When temperatures plummet, the leaves turn to yellow and red, and a large number of hackers begin flocking to Amsterdam, you know it's time for the annual Black Hat Europe information security conference.
See Also: Faster Payments, Faster Fraud?
The security event returns again to the Amsterdam RAI conference center this week for two days of hands-on technical training, followed by two days of briefings, in which researchers describe the latest vulnerabilities and attacks they've found, plus related defenses.
With the briefings set to launch on Nov. 12, here are a few of the sessions that top my must-see list:
The briefings are scheduled to begin on an existential note, with renowned technologist Haroon Meer set to riff on Marshall Goldsmith's 2007 best-seller "What Got You Here Won't Get You There," which looks at how individuals can overcome their own self-defeating bad tendencies in the workplace. Meer retools that approach to look instead at the security profession's collective failings. Since the 1990s, information security technology has continued to improve, teams have grown bigger and budgets have expanded. So why aren't enterprise information security programs more successful?
Self-Encrypted Drive Alert
Kevvie Fowler and Daniel Boteanu of KPMG Canada's Forensic Technology Group are set to describe a technique that can be used to bypass hardware-based full-disk encryption tools - better known as self-encrypting drives - as well as how to protect against related exploits. Vulnerabilities in SEDs are a big deal: Many enterprises now use such technology to protect critical data at rest, and numerous data breach regulations exempt organizations from having to issue a breach notification for lost or stolen laptops if FDE or an SED was in place.
Fumbling Cloud Security
Cloud-based infrastructure - sometimes obtained from backbone-as-a-service offerings such as the Amazon Elastic Compute Cloud and Amazon Simple Storage Service - enable developers to "cloud enable" their apps with just a few lines of code. Unfortunately, many of those developers also appear to be making some serious security mistakes, according to German Ph.D. students Siegfried Rasthofer and Steven Arzt. They plan to outline the types of coding mistakes that enabled them to retrieve 56 million records being stored in BaaS services, ranging from medical information and payment card data to photos and videos.
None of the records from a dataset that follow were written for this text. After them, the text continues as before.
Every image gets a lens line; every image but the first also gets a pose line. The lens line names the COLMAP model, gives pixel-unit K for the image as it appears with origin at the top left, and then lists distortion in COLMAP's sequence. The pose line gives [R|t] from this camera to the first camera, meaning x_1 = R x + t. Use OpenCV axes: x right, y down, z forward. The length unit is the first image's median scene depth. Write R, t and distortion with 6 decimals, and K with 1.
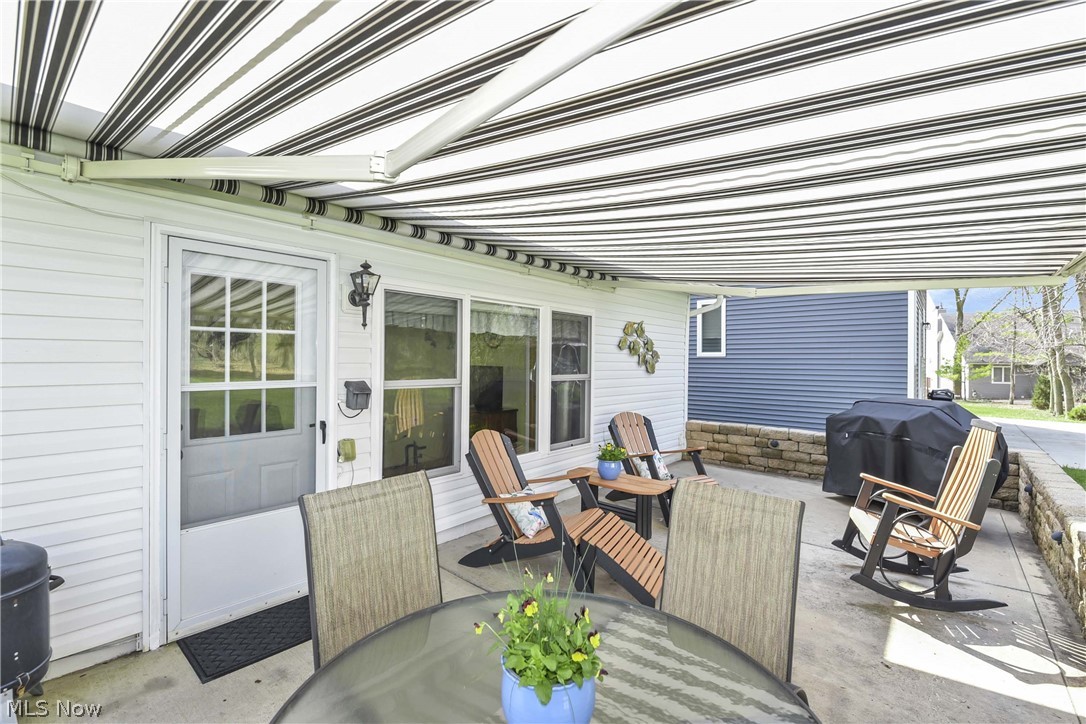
lens RADIAL K [[474.1, 0, 543.0], [0, 474.1, 362.0], [0, 0, 1]] dist [0.001441, -0.011495]
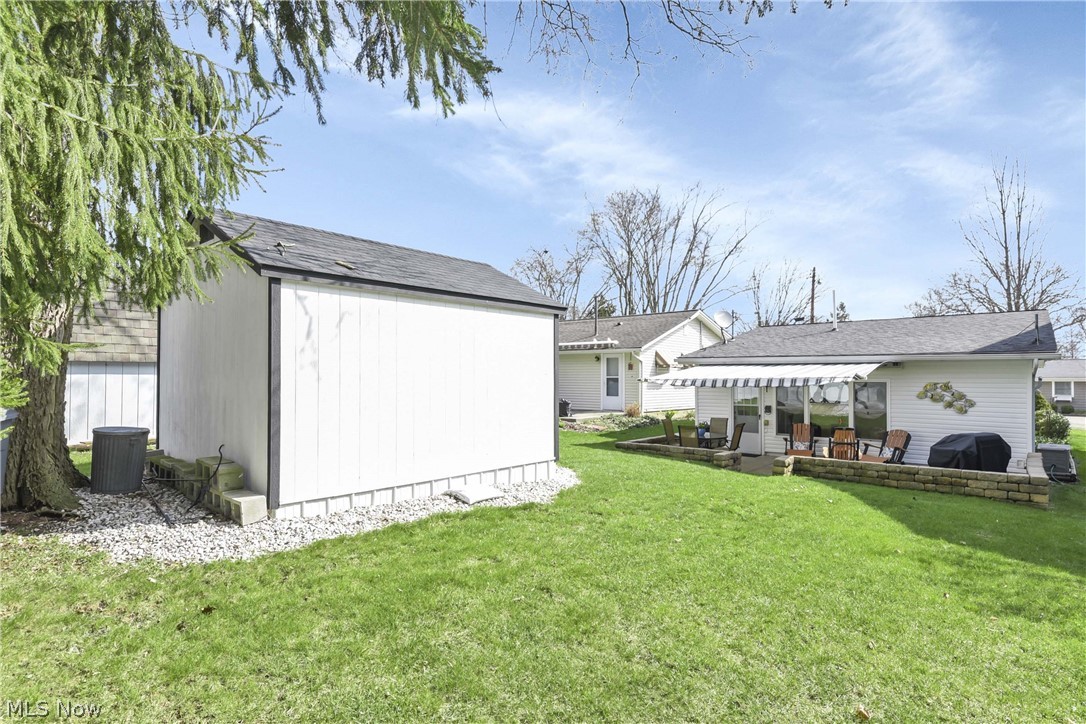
lens RADIAL K [[544.9, 0, 545.4], [0, 544.9, 379.6], [0, 0, 1]] dist [-0.029178, 0.000347]
pose [[-0.046873, -0.006014, -0.998883, 2.659310], [-0.008758, 0.999946, -0.005609, -0.085903], [0.998862, 0.008485, -0.046923, -0.407883]]
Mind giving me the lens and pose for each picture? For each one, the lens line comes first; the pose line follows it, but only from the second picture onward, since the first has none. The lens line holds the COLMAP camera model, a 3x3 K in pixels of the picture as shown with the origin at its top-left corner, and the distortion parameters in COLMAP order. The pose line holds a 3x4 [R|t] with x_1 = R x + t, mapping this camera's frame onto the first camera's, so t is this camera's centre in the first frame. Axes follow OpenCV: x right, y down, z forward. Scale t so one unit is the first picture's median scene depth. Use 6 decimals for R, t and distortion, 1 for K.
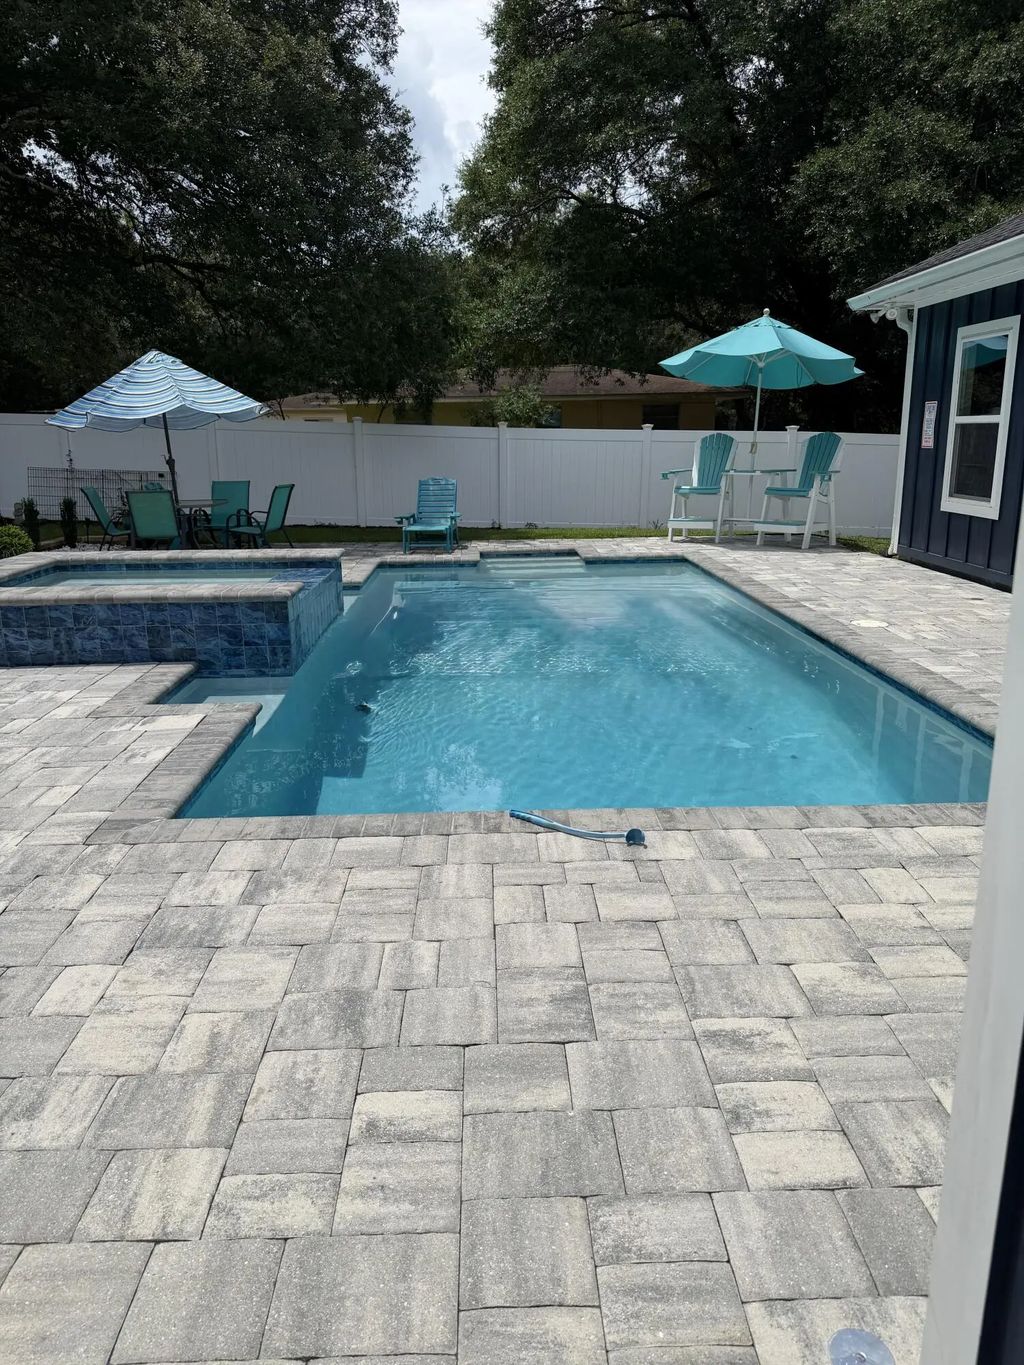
lens RADIAL K [[952.7, 0, 512.0], [0, 952.7, 682.5], [0, 0, 1]] dist [0.031409, -0.005904]
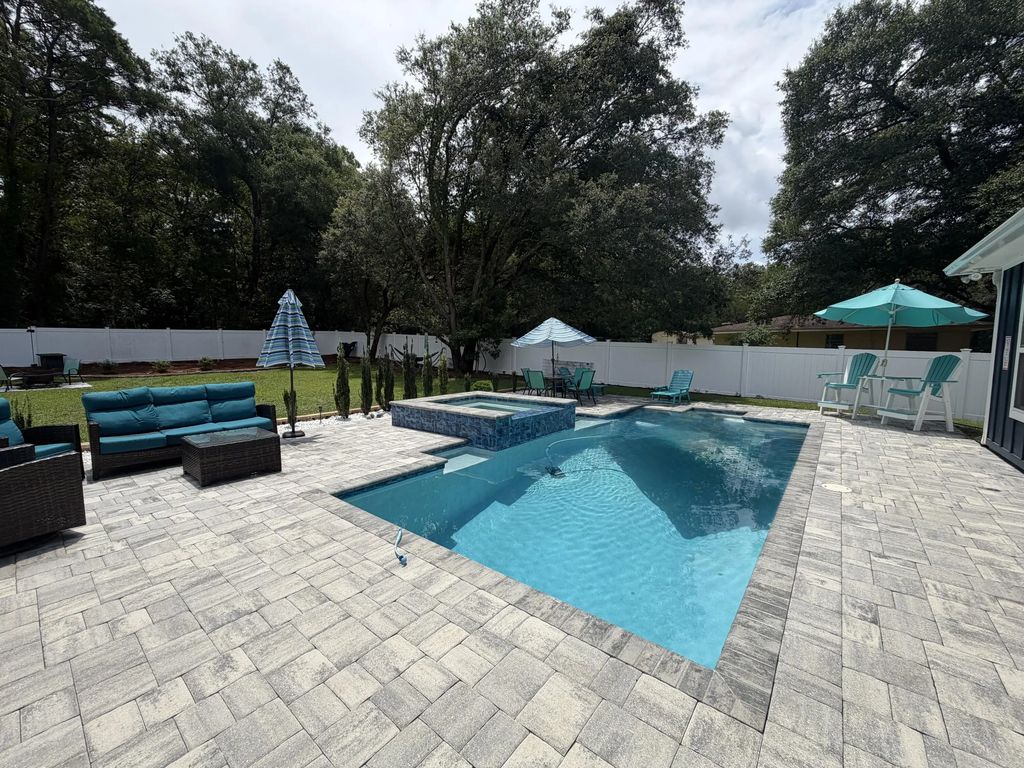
lens RADIAL K [[410.1, 0, 512.0], [0, 410.1, 384.0], [0, 0, 1]] dist [0.000867, 0.000031]
pose [[0.764254, 0.072782, -0.640796, 0.532642], [-0.172970, 0.980340, -0.094947, -0.099338], [0.621287, 0.183402, 0.761818, 0.273784]]
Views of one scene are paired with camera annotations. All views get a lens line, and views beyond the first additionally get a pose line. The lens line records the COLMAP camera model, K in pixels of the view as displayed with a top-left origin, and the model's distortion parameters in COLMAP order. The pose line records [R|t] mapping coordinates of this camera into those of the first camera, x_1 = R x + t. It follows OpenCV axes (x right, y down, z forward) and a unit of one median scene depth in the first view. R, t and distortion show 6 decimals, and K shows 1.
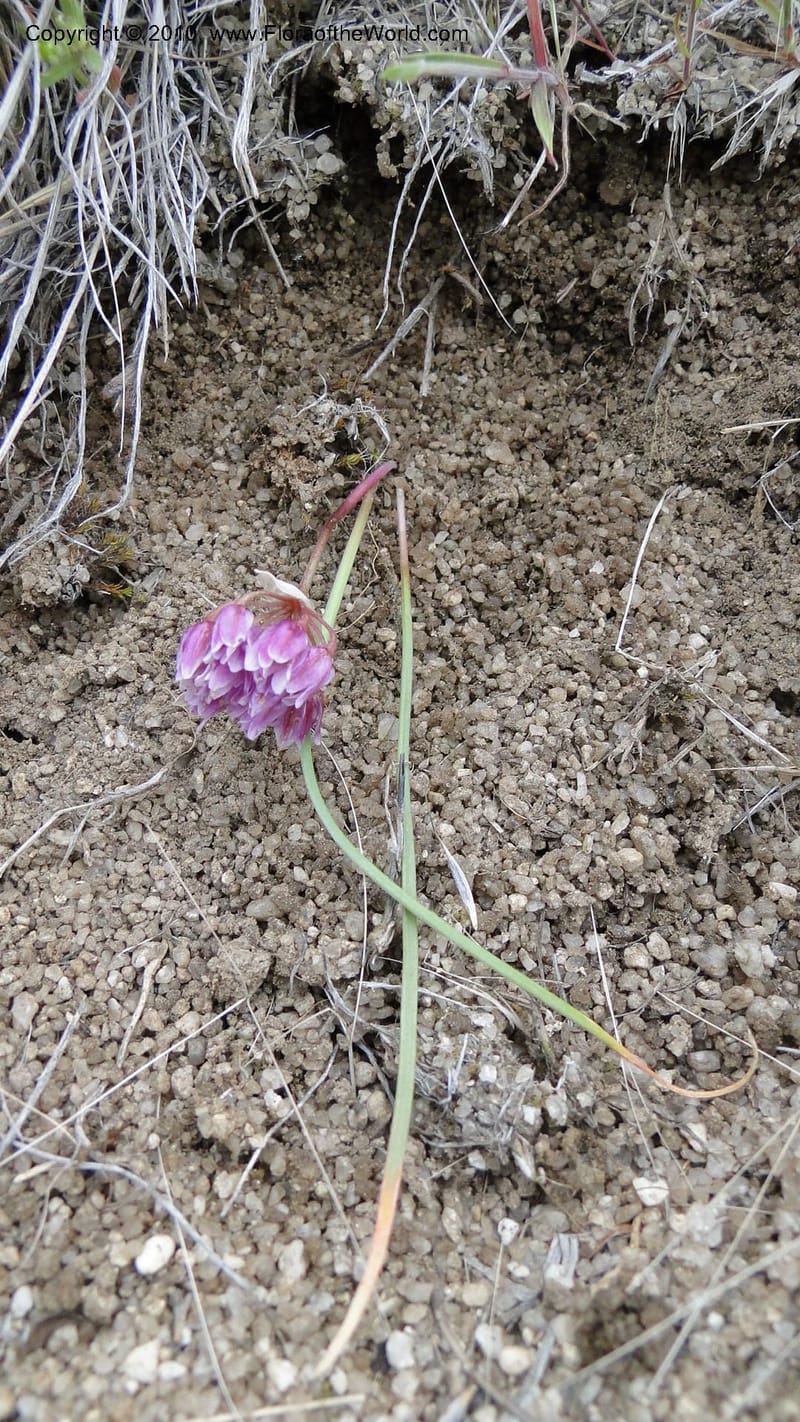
lens RADIAL K [[1172.1, 0, 400.0], [0, 1172.1, 711.0], [0, 0, 1]] dist [-0.002741, -0.077914]
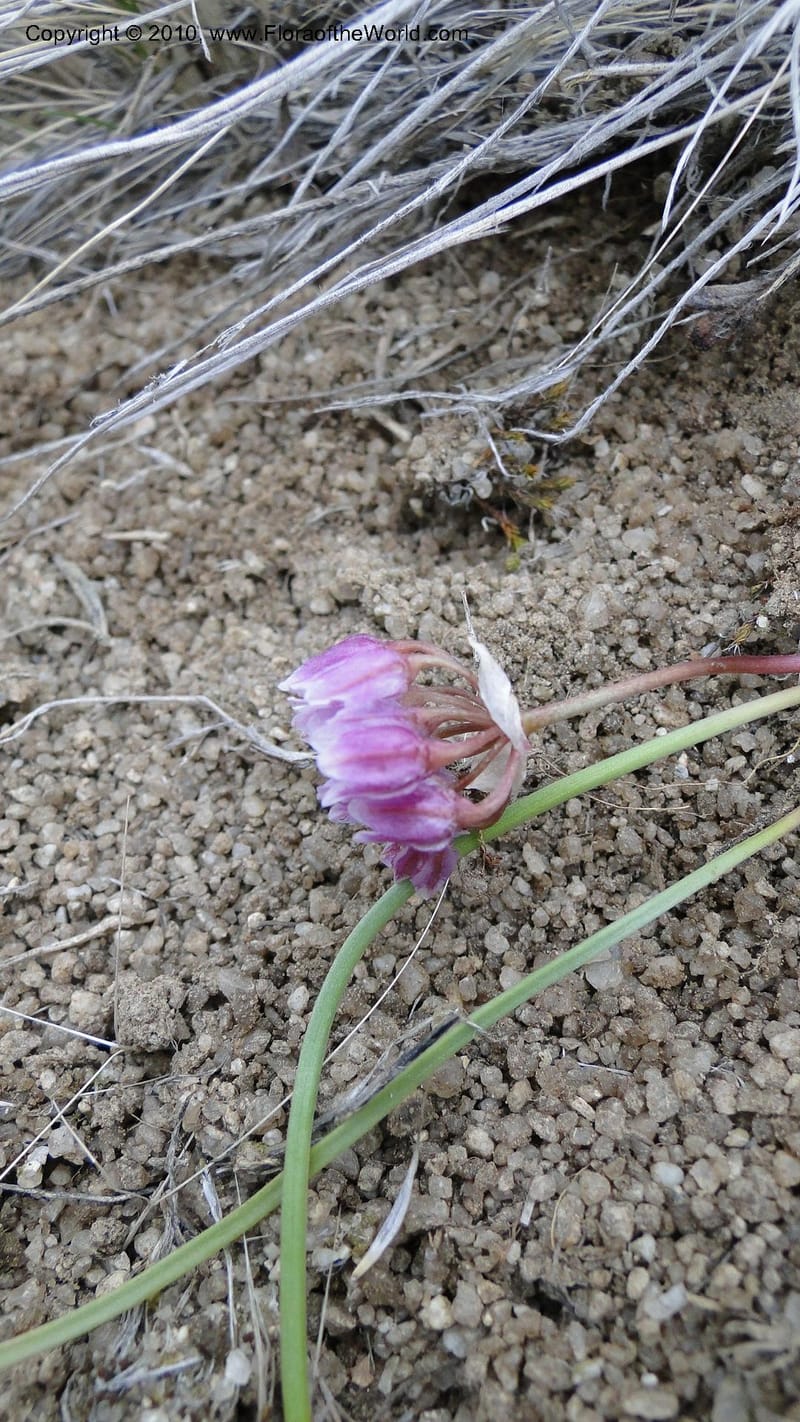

Hacking Self-Driving Vehicles
Hacking into a Jeep while a reporter is driving it at 70 mph? That is so summer 2015. Indeed, with numerous organizations - including Uber and Google - now attempting to build self-driving vehicles, the next hacking frontier is all about how to seize control of autonomous motor vehicles. Jonathan Petit, a principal scientist for software security and training firm Security Innovation, will describe how such vehicles rely on numerous computerized and Internet-connected components, many of which have vulnerabilities that can be exploited to disrupt automation and remotely locate vehicles.
Oil and Gas Attacks
Attackers are increasingly attempting to not just steal payment card data, but also sensitive information that could be used to commit fraud in more difficult-to-detect ways, for example, by running pump-and-dump penny-stock schemes (see Charges Announced in JPMorgan Chase Hack). Researchers Alexander Polyakov and Mathieu Geli - both part of the Enterprise Application Security Project - will describe how attackers could hack into oil and gas producers' SAP systems and alter the perceived volume of materials that are being sold. Such attacks could be used for economic gain as well as to target the physical infrastructure itself.
Cybercrime in the Deep, Dark Web
Just how big and bad is the so-called Dark Web, which refers to sites that obscure their IP addresses and users who anonymize their related activities? Trend Micro researchers Marco Balduzzi and Vincenzo Ciancaglini have set out to answer that question by automatically indexing and analyzing as many Dark Web sites as possible, including sites offering everything from illicit and counterfeit goods and underground hacker forums to stolen-data drop zones and malware hosting services.
That's just a sample of my must-see sessions for this year's Black Hat Europe. What are yours?